01: For this icon I was too lazy to extract all of the strands of hair in the original image. Instead- I used an eraser for the larger portions, and let the rest go. I colored the canvas the same purple color in the scan.
02: To help hide the fact that I was lazy, I used a brush with the same purple color on Multiply, and made some blurry squiggles to imply shading and depth of the background. Although it may not be visible in the completed icon, I find this step helpful for visualising the final icon and planning where to apply light textures, contrasting colors, etc.
03: Next I added this texture (by terempaty) on Hard Light, erasing some portions around the character's body. This was mainly to give the background some depth without altering the color scheme too much.

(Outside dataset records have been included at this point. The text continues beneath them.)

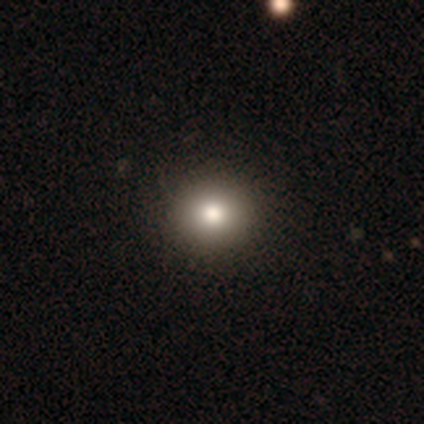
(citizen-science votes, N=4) smooth 100%, featured or disk 0%, star or artifact 0%. Down the decision tree: how rounded — round (100%); merging — none (75%).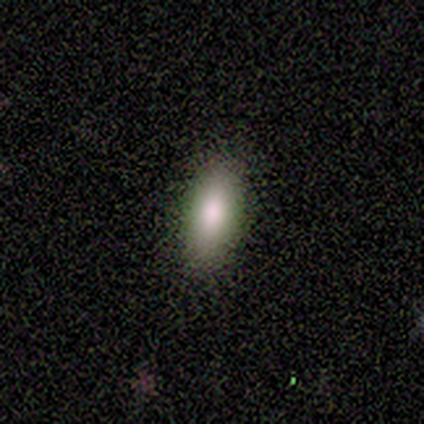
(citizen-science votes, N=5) This appears to be a smooth galaxy with no disk features (80%) that is in between round and cigar-shaped (100%). Merging: none (100%).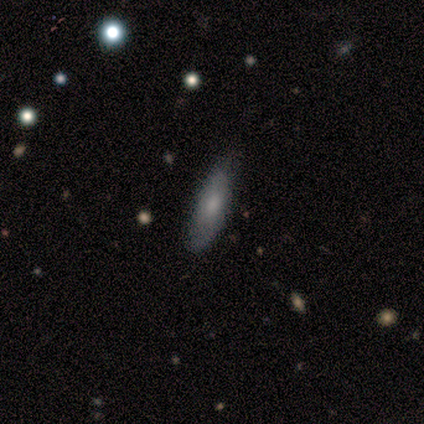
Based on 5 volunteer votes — smooth 80%, featured or disk 20%, star or artifact 0%. Down the decision tree: how rounded — cigar-shaped (100%); merging — minor disturbance (60%).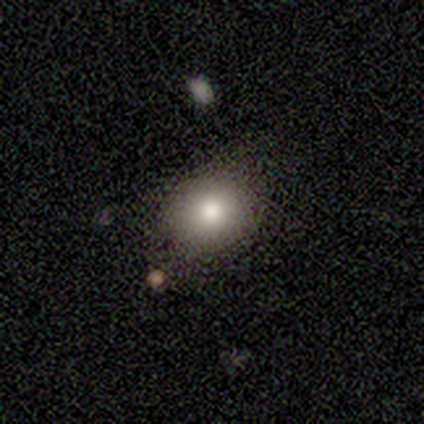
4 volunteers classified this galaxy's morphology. smooth-or-featured: smooth: 100% | featured or disk: 0% | star or artifact: 0%
  how-rounded: round: 75% | in between: 25% | cigar-shaped: 0%
  merging: none: 75% | minor disturbance: 25% | major disturbance: 0% | merger: 0%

04: Then, to give the background some interest, I used this texture (maker unknown) on Overlay.
05: For contrast against the dark background, I used a portion of this texture (maker unknown) on Screen, erasing the unwanted portions.

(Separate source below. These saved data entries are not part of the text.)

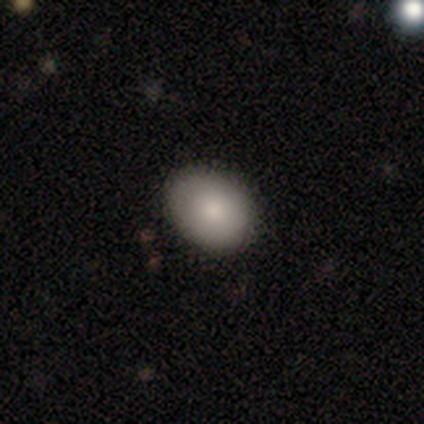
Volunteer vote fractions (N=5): Overall: smooth (100%). How rounded: in between (80%). Merging: none (100%).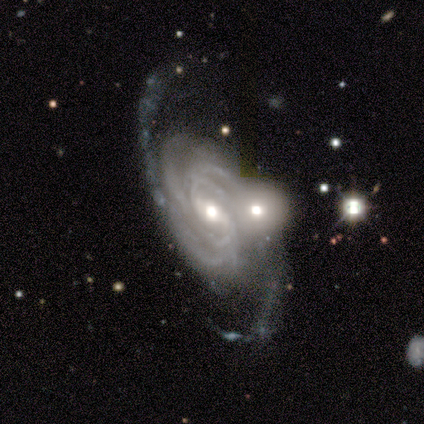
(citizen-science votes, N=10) smooth_or_featured: featured or disk (p=0.90) [alt: star or artifact p=0.10]
disk_edge_on: no (p=1.00)
bar: weak (p=0.78) [alt: strong p=0.22]
has_spiral_arms: yes (p=1.00)
spiral_winding: tight (p=0.78) [alt: medium p=0.22]
spiral_arm_count: 3 (p=0.44) [alt: 2 p=0.33]
bulge_size: moderate (p=0.78) [alt: small p=0.22]
merging: none (p=0.67) [alt: merger p=0.33]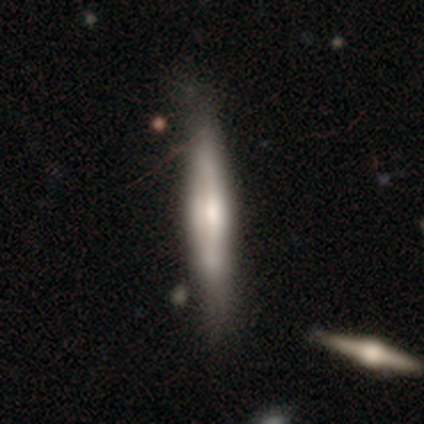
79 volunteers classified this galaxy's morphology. Smooth or featured? 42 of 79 (53%) said featured or disk. Edge-on disk? 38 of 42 (90%) said yes. Edge-on bulge? 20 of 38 (53%) said rounded. Merging? 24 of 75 (32%) said none.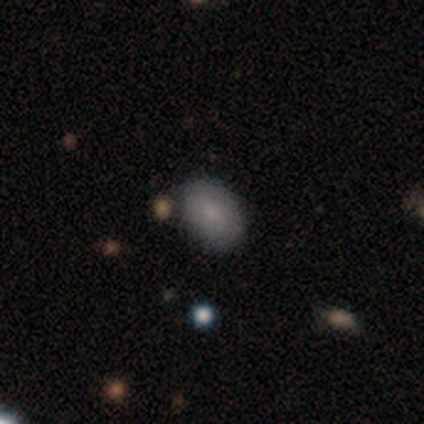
This is clearly a smooth galaxy (100%). How rounded: clearly in between (80%). Merging: clearly none (100%).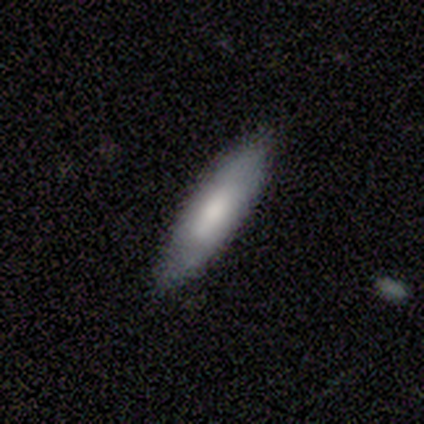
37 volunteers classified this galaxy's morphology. smooth 65%, featured or disk 24%, star or artifact 11%. Down the decision tree: how rounded — cigar-shaped (62%); merging — none (88%).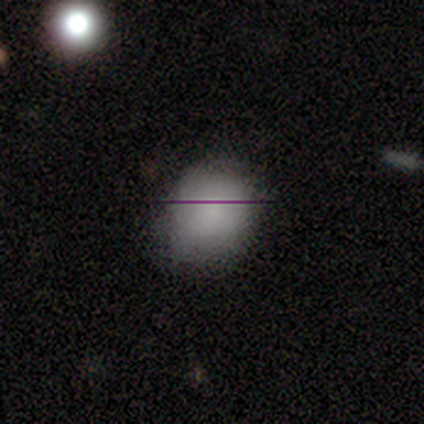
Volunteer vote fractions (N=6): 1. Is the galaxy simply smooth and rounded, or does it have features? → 100% smooth, 0% featured or disk, 0% star or artifact.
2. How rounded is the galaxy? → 67% round, 33% in between, 0% cigar-shaped.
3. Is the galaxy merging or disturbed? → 67% none, 33% minor disturbance, 0% major disturbance, 0% merger.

06: To help enforce the gradient, I used this texture (maker unknown) flipped upside-down, on Overlay around 50.0 Opacity.

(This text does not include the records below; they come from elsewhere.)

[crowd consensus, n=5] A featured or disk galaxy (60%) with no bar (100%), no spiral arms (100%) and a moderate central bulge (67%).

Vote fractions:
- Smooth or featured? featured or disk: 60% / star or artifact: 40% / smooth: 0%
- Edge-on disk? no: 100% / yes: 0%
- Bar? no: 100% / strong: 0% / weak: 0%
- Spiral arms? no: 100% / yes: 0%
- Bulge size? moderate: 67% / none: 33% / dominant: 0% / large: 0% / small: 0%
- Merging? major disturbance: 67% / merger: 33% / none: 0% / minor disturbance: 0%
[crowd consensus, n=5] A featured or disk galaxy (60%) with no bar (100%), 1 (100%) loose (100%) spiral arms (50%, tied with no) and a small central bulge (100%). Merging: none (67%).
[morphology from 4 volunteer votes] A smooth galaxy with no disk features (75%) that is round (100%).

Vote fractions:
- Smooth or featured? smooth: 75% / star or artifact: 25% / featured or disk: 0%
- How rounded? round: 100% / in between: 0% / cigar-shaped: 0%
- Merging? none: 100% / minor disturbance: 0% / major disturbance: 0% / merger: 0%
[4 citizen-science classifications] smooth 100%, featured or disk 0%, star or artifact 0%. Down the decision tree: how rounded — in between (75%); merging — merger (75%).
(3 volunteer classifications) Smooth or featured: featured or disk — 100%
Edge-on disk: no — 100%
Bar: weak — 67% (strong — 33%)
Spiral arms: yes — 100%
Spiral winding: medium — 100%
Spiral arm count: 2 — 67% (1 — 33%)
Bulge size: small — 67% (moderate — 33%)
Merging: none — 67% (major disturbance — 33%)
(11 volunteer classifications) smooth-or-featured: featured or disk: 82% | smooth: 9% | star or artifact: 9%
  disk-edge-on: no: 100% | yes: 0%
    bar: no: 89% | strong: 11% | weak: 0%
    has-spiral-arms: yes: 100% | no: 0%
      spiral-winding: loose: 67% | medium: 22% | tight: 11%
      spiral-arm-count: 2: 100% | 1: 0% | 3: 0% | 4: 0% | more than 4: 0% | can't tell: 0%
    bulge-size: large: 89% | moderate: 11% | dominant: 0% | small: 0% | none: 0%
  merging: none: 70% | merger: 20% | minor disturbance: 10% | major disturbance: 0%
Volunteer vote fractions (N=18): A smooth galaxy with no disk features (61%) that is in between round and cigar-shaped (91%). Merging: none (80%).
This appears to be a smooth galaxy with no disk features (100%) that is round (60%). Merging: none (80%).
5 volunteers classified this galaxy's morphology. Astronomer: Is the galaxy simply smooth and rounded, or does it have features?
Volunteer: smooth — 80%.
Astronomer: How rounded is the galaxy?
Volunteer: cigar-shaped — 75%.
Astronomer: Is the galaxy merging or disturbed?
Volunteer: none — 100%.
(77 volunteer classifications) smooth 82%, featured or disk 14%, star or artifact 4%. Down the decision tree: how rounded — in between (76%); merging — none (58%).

07: I played with the hue-saturation tool to make the colors brighter.
I don't want the colors to get too neon, so this layer went down to about 40.0 Opacity.
08: I felt like the character was getting lost in the background a little, so to make her stand our more I played with the curves layer a bit.
09: Now she looks a little too dark against the background, so I put a New From Visible layer on Screen, erased the background portions, and then adjusted the opacity until I was happy, and then used this texture (by querita) on Overlay at a low opacity to finish it off!
These kinds of icons are really easy to make since you basically just get to slap textures on your scan and play with the color adjustments a little bit. The light, slightly blurry gradient effect is the main characteristic from using this technique.